Ciociara, dalle sponde del Liri a quelle del Rio della Plata. Come Cesira, lascia Roma, dopo anni di università e lavoro, per concedersi il viaggio sempre sognato e un po' di relax...l'anelato anno "//zambatico", appassionata di musica, folcrore e arte in generale, approda a Buenos Aires e scopre il suo El Dorado.
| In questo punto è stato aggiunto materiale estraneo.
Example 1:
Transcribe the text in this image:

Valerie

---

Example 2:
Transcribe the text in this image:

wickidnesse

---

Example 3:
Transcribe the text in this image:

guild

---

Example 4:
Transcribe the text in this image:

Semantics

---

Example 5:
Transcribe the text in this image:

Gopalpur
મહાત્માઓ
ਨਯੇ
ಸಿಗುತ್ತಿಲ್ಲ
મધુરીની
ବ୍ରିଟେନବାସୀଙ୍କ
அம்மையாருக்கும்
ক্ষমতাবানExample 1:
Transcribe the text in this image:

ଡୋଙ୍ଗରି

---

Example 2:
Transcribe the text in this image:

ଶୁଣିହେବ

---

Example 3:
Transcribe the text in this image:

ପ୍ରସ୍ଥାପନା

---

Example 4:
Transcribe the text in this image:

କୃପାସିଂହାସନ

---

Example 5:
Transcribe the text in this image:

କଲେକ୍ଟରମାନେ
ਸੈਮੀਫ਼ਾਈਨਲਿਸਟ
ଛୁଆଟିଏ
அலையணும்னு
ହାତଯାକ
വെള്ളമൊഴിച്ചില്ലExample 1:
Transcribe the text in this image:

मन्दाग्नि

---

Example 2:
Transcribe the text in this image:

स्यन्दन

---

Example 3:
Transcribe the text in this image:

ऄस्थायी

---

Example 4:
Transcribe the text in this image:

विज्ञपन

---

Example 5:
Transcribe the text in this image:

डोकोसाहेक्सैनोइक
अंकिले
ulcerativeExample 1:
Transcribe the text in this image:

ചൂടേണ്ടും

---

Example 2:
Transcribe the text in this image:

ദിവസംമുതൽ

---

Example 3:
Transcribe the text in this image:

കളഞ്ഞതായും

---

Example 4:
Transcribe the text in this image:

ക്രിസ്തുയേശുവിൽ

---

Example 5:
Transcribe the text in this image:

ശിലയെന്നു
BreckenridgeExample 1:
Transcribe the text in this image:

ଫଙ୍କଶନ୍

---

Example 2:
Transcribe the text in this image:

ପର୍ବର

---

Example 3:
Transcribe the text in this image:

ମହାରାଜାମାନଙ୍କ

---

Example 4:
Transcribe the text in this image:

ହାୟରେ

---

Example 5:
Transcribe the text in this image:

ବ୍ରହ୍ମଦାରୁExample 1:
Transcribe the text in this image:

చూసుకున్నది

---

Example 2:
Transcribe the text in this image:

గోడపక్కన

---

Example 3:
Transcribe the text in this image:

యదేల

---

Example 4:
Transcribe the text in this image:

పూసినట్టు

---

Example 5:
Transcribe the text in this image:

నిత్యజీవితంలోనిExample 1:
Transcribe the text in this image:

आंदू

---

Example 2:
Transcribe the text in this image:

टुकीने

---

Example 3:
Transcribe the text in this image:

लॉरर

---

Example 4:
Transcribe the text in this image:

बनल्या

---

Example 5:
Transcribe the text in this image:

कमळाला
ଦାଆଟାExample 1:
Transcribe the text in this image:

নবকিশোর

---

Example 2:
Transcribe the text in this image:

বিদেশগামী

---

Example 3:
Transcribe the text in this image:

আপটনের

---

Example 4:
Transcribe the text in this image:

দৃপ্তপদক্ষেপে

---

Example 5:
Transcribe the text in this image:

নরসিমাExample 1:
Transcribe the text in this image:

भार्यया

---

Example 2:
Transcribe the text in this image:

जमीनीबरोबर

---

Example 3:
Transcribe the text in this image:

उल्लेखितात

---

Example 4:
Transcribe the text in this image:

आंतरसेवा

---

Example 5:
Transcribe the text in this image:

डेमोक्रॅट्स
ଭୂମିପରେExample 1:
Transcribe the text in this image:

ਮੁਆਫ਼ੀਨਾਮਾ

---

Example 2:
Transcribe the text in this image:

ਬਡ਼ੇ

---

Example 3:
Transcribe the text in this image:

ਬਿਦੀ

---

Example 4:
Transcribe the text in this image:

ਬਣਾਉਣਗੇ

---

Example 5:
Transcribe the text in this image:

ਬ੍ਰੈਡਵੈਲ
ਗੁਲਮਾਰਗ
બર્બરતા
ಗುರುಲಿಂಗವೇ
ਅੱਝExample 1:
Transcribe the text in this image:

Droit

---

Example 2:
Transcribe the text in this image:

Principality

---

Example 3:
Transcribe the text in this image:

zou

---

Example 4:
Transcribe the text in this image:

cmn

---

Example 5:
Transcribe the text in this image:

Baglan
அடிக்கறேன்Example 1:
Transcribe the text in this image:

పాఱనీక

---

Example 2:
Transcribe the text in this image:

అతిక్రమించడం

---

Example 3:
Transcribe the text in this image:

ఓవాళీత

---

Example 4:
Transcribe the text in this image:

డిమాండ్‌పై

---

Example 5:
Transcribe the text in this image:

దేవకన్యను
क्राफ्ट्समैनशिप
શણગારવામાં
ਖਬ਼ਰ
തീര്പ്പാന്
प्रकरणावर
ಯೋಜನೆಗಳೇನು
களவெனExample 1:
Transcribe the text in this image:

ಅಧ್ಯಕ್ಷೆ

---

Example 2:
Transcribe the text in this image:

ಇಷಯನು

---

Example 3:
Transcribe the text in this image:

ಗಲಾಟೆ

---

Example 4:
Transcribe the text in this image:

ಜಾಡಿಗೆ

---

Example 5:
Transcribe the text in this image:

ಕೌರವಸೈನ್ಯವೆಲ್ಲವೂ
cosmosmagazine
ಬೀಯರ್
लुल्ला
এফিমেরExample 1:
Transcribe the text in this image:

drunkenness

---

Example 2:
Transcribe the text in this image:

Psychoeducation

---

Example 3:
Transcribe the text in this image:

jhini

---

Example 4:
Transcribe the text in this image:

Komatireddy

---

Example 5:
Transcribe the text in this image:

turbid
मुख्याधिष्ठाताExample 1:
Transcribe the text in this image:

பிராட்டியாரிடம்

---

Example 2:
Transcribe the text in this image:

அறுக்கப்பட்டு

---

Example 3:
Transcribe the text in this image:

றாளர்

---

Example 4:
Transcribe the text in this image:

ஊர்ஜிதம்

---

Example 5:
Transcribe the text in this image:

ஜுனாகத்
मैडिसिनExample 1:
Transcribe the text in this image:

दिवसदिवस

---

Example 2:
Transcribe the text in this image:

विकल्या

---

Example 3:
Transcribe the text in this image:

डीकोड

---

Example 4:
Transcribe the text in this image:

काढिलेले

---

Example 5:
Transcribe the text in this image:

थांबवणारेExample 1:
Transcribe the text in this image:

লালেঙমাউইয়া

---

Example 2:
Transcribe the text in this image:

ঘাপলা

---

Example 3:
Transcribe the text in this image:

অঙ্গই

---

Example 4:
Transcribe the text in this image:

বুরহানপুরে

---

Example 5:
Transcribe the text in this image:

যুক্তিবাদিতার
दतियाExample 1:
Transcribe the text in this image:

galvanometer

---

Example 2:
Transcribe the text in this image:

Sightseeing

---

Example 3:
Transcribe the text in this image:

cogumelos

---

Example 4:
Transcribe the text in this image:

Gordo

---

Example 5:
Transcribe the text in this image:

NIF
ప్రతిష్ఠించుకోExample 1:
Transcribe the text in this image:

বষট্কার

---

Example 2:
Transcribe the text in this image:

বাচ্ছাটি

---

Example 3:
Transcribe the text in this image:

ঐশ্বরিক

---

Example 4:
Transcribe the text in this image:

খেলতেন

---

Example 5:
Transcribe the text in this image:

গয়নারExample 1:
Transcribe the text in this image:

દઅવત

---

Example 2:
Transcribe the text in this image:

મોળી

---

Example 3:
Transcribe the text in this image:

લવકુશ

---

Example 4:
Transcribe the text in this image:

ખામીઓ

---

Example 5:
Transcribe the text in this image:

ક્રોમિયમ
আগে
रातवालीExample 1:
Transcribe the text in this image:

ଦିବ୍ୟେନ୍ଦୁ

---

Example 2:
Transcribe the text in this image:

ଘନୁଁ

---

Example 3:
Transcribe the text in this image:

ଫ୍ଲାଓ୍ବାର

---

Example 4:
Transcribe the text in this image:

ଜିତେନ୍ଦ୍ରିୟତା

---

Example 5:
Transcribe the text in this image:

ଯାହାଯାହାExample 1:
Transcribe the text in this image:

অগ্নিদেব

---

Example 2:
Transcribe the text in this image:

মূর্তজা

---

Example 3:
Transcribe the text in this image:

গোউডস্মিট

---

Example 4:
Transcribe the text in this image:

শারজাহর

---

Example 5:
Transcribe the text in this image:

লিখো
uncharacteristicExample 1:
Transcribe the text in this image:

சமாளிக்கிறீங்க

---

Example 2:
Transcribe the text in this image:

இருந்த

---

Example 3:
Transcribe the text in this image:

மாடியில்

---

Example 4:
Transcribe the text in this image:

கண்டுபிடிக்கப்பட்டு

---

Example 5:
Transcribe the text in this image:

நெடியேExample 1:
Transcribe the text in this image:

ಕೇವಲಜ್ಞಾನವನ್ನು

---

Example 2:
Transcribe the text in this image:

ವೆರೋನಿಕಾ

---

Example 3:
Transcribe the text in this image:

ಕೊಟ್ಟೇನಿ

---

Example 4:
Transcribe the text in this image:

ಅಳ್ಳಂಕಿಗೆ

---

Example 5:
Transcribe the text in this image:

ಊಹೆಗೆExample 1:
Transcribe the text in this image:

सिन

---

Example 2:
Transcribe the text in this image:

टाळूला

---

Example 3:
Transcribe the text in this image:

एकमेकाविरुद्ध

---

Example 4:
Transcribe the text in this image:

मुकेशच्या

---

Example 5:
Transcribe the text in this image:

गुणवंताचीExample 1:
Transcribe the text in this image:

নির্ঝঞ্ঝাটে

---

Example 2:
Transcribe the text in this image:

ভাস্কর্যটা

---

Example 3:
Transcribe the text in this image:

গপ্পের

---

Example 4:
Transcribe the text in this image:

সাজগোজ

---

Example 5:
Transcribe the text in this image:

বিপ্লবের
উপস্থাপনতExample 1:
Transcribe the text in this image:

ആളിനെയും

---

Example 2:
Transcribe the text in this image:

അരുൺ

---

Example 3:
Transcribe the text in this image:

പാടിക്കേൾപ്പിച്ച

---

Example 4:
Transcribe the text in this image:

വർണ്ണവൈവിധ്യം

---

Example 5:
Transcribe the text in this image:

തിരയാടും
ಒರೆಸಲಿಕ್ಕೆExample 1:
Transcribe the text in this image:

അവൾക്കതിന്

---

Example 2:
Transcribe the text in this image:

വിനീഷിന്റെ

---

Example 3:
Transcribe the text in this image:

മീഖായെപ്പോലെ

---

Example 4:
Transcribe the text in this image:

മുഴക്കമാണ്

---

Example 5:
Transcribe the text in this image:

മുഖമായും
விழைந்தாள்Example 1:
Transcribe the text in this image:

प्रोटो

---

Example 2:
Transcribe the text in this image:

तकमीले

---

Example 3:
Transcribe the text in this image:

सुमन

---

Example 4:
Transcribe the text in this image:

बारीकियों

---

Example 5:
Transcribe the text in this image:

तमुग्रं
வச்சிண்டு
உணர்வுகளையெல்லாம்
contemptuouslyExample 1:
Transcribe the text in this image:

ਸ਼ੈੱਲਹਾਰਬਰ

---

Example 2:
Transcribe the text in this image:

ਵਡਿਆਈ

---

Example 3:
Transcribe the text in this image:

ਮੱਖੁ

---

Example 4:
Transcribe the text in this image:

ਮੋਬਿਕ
Con un dito nel dulce de leche e naso all'insù per capire dove va a finire il cielo, muove i primi passi in città.

Commenti

  1. Attilio dice:

    Katia,il Cuchi è davvero formidabile,amalia con la sua voce è stravolge con la sua magica musica. Per me è stata una piacevole scoperta!

  2. Claudia dice:

    Brava brava brava. Sei sempre la meglio!!!!!